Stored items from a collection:

-- begin --

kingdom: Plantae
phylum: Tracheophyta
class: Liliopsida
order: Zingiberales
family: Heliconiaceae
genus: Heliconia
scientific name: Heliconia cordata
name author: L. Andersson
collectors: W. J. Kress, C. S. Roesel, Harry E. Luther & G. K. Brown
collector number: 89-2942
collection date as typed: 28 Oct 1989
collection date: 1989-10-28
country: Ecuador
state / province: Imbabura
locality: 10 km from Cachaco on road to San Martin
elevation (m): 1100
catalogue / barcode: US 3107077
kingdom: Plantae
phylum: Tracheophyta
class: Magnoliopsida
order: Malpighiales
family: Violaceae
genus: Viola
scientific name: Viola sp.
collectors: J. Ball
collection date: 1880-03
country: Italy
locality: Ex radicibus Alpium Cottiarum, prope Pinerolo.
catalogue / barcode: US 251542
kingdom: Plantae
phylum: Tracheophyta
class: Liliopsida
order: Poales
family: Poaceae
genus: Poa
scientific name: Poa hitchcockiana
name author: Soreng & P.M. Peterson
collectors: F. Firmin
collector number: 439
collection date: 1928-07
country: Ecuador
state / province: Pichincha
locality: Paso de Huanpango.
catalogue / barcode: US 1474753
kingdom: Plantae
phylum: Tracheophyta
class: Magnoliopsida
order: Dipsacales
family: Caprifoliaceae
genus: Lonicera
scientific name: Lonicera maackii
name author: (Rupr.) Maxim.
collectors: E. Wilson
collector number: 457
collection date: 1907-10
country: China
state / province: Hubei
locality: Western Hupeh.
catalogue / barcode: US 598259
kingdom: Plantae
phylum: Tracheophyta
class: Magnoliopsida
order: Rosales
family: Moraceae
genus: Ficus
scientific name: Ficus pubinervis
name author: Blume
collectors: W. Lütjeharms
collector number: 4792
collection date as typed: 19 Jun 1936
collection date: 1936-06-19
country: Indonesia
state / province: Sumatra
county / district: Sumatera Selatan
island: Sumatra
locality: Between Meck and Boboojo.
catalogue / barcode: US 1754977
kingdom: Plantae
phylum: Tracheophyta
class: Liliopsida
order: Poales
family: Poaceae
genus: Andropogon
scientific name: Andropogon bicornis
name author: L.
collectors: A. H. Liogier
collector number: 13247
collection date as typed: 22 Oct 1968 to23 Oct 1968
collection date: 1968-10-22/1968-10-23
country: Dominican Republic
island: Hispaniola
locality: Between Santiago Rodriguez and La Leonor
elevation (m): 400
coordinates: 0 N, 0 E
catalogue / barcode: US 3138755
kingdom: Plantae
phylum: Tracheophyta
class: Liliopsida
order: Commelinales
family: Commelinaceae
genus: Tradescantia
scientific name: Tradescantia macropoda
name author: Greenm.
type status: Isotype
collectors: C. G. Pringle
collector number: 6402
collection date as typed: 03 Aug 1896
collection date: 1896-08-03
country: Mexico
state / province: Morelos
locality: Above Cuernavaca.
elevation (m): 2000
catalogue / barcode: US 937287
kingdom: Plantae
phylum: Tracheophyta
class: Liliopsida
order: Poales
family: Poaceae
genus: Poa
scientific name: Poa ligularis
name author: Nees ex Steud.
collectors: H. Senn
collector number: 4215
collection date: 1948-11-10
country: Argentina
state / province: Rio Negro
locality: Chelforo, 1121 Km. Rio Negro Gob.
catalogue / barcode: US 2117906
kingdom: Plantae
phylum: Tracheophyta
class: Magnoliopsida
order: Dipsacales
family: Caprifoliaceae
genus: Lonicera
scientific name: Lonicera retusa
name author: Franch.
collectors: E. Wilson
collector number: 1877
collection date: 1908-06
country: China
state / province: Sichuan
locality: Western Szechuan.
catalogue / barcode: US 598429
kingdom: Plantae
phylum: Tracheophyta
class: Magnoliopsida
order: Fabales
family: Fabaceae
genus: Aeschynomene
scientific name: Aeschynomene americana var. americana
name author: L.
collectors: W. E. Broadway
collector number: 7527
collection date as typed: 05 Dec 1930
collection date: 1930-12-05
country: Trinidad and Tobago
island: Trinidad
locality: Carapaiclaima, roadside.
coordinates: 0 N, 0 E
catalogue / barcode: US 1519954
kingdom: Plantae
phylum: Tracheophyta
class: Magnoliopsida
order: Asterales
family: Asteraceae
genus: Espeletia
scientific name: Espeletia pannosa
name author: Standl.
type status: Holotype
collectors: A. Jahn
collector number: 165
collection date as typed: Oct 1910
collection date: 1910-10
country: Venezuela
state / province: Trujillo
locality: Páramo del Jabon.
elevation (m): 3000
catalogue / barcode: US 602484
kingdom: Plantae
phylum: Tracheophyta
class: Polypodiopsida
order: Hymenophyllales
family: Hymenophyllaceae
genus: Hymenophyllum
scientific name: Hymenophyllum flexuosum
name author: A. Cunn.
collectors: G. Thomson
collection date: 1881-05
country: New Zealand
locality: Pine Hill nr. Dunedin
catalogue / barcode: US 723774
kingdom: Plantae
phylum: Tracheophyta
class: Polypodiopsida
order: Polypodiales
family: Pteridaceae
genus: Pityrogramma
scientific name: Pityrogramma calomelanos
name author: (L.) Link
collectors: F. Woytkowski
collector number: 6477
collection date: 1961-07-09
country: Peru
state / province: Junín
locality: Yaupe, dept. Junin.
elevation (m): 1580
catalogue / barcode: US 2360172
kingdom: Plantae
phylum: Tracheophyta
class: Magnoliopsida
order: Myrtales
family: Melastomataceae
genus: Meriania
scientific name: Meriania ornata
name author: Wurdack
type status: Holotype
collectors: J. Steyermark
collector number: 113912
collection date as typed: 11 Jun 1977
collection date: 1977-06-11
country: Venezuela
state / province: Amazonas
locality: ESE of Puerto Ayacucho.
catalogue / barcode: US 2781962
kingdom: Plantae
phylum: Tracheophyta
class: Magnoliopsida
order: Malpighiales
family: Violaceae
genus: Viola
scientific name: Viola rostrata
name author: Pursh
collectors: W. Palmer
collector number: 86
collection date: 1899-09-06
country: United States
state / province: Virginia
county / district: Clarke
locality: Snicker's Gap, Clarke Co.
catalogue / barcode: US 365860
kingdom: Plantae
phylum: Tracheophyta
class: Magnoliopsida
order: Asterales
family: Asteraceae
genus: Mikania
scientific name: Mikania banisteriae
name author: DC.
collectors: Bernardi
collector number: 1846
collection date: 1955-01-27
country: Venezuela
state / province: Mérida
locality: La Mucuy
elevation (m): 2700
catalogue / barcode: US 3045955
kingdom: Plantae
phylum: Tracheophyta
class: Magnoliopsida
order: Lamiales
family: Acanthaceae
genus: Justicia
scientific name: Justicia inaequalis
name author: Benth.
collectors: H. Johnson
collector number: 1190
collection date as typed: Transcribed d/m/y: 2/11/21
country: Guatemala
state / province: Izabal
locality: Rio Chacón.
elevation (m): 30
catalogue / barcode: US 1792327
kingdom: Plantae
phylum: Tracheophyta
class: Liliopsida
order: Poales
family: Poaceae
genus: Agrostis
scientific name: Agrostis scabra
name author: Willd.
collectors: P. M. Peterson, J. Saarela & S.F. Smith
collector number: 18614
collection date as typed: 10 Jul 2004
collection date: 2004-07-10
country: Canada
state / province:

-- end --

#### WRITTEN INSTRUCTION
Reproduce every one of the records above line for line, leaving each entry unchanged.

#### EXPECTED ANSWER
kingdom: Plantae
phylum: Tracheophyta
class: Liliopsida
order: Zingiberales
family: Heliconiaceae
genus: Heliconia
scientific name: Heliconia cordata
name author: L. Andersson
collectors: W. J. Kress, C. S. Roesel, Harry E. Luther & G. K. Brown
collector number: 89-2942
collection date as typed: 28 Oct 1989
collection date: 1989-10-28
country: Ecuador
state / province: Imbabura
locality: 10 km from Cachaco on road to San Martin
elevation (m): 1100
catalogue / barcode: US 3107077
kingdom: Plantae
phylum: Tracheophyta
class: Magnoliopsida
order: Malpighiales
family: Violaceae
genus: Viola
scientific name: Viola sp.
collectors: J. Ball
collection date: 1880-03
country: Italy
locality: Ex radicibus Alpium Cottiarum, prope Pinerolo.
catalogue / barcode: US 251542
kingdom: Plantae
phylum: Tracheophyta
class: Liliopsida
order: Poales
family: Poaceae
genus: Poa
scientific name: Poa hitchcockiana
name author: Soreng & P.M. Peterson
collectors: F. Firmin
collector number: 439
collection date: 1928-07
country: Ecuador
state / province: Pichincha
locality: Paso de Huanpango.
catalogue / barcode: US 1474753
kingdom: Plantae
phylum: Tracheophyta
class: Magnoliopsida
order: Dipsacales
family: Caprifoliaceae
genus: Lonicera
scientific name: Lonicera maackii
name author: (Rupr.) Maxim.
collectors: E. Wilson
collector number: 457
collection date: 1907-10
country: China
state / province: Hubei
locality: Western Hupeh.
catalogue / barcode: US 598259
kingdom: Plantae
phylum: Tracheophyta
class: Magnoliopsida
order: Rosales
family: Moraceae
genus: Ficus
scientific name: Ficus pubinervis
name author: Blume
collectors: W. Lütjeharms
collector number: 4792
collection date as typed: 19 Jun 1936
collection date: 1936-06-19
country: Indonesia
state / province: Sumatra
county / district: Sumatera Selatan
island: Sumatra
locality: Between Meck and Boboojo.
catalogue / barcode: US 1754977
kingdom: Plantae
phylum: Tracheophyta
class: Liliopsida
order: Poales
family: Poaceae
genus: Andropogon
scientific name: Andropogon bicornis
name author: L.
collectors: A. H. Liogier
collector number: 13247
collection date as typed: 22 Oct 1968 to23 Oct 1968
collection date: 1968-10-22/1968-10-23
country: Dominican Republic
island: Hispaniola
locality: Between Santiago Rodriguez and La Leonor
elevation (m): 400
coordinates: 0 N, 0 E
catalogue / barcode: US 3138755
kingdom: Plantae
phylum: Tracheophyta
class: Liliopsida
order: Commelinales
family: Commelinaceae
genus: Tradescantia
scientific name: Tradescantia macropoda
name author: Greenm.
type status: Isotype
collectors: C. G. Pringle
collector number: 6402
collection date as typed: 03 Aug 1896
collection date: 1896-08-03
country: Mexico
state / province: Morelos
locality: Above Cuernavaca.
elevation (m): 2000
catalogue / barcode: US 937287
kingdom: Plantae
phylum: Tracheophyta
class: Liliopsida
order: Poales
family: Poaceae
genus: Poa
scientific name: Poa ligularis
name author: Nees ex Steud.
collectors: H. Senn
collector number: 4215
collection date: 1948-11-10
country: Argentina
state / province: Rio Negro
locality: Chelforo, 1121 Km. Rio Negro Gob.
catalogue / barcode: US 2117906
kingdom: Plantae
phylum: Tracheophyta
class: Magnoliopsida
order: Dipsacales
family: Caprifoliaceae
genus: Lonicera
scientific name: Lonicera retusa
name author: Franch.
collectors: E. Wilson
collector number: 1877
collection date: 1908-06
country: China
state / province: Sichuan
locality: Western Szechuan.
catalogue / barcode: US 598429
kingdom: Plantae
phylum: Tracheophyta
class: Magnoliopsida
order: Fabales
family: Fabaceae
genus: Aeschynomene
scientific name: Aeschynomene americana var. americana
name author: L.
collectors: W. E. Broadway
collector number: 7527
collection date as typed: 05 Dec 1930
collection date: 1930-12-05
country: Trinidad and Tobago
island: Trinidad
locality: Carapaiclaima, roadside.
coordinates: 0 N, 0 E
catalogue / barcode: US 1519954
kingdom: Plantae
phylum: Tracheophyta
class: Magnoliopsida
order: Asterales
family: Asteraceae
genus: Espeletia
scientific name: Espeletia pannosa
name author: Standl.
type status: Holotype
collectors: A. Jahn
collector number: 165
collection date as typed: Oct 1910
collection date: 1910-10
country: Venezuela
state / province: Trujillo
locality: Páramo del Jabon.
elevation (m): 3000
catalogue / barcode: US 602484
kingdom: Plantae
phylum: Tracheophyta
class: Polypodiopsida
order: Hymenophyllales
family: Hymenophyllaceae
genus: Hymenophyllum
scientific name: Hymenophyllum flexuosum
name author: A. Cunn.
collectors: G. Thomson
collection date: 1881-05
country: New Zealand
locality: Pine Hill nr. Dunedin
catalogue / barcode: US 723774
kingdom: Plantae
phylum: Tracheophyta
class: Polypodiopsida
order: Polypodiales
family: Pteridaceae
genus: Pityrogramma
scientific name: Pityrogramma calomelanos
name author: (L.) Link
collectors: F. Woytkowski
collector number: 6477
collection date: 1961-07-09
country: Peru
state / province: Junín
locality: Yaupe, dept. Junin.
elevation (m): 1580
catalogue / barcode: US 2360172
kingdom: Plantae
phylum: Tracheophyta
class: Magnoliopsida
order: Myrtales
family: Melastomataceae
genus: Meriania
scientific name: Meriania ornata
name author: Wurdack
type status: Holotype
collectors: J. Steyermark
collector number: 113912
collection date as typed: 11 Jun 1977
collection date: 1977-06-11
country: Venezuela
state / province: Amazonas
locality: ESE of Puerto Ayacucho.
catalogue / barcode: US 2781962
kingdom: Plantae
phylum: Tracheophyta
class: Magnoliopsida
order: Malpighiales
family: Violaceae
genus: Viola
scientific name: Viola rostrata
name author: Pursh
collectors: W. Palmer
collector number: 86
collection date: 1899-09-06
country: United States
state / province: Virginia
county / district: Clarke
locality: Snicker's Gap, Clarke Co.
catalogue / barcode: US 365860
kingdom: Plantae
phylum: Tracheophyta
class: Magnoliopsida
order: Asterales
family: Asteraceae
genus: Mikania
scientific name: Mikania banisteriae
name author: DC.
collectors: Bernardi
collector number: 1846
collection date: 1955-01-27
country: Venezuela
state / province: Mérida
locality: La Mucuy
elevation (m): 2700
catalogue / barcode: US 3045955
kingdom: Plantae
phylum: Tracheophyta
class: Magnoliopsida
order: Lamiales
family: Acanthaceae
genus: Justicia
scientific name: Justicia inaequalis
name author: Benth.
collectors: H. Johnson
collector number: 1190
collection date as typed: Transcribed d/m/y: 2/11/21
country: Guatemala
state / province: Izabal
locality: Rio Chacón.
elevation (m): 30
catalogue / barcode: US 1792327
kingdom: Plantae
phylum: Tracheophyta
class: Liliopsida
order: Poales
family: Poaceae
genus: Agrostis
scientific name: Agrostis scabra
name author: Willd.
collectors: P. M. Peterson, J. Saarela & S.F. Smith
collector number: 18614
collection date as typed: 10 Jul 2004
collection date: 2004-07-10
country: Canada
state / province:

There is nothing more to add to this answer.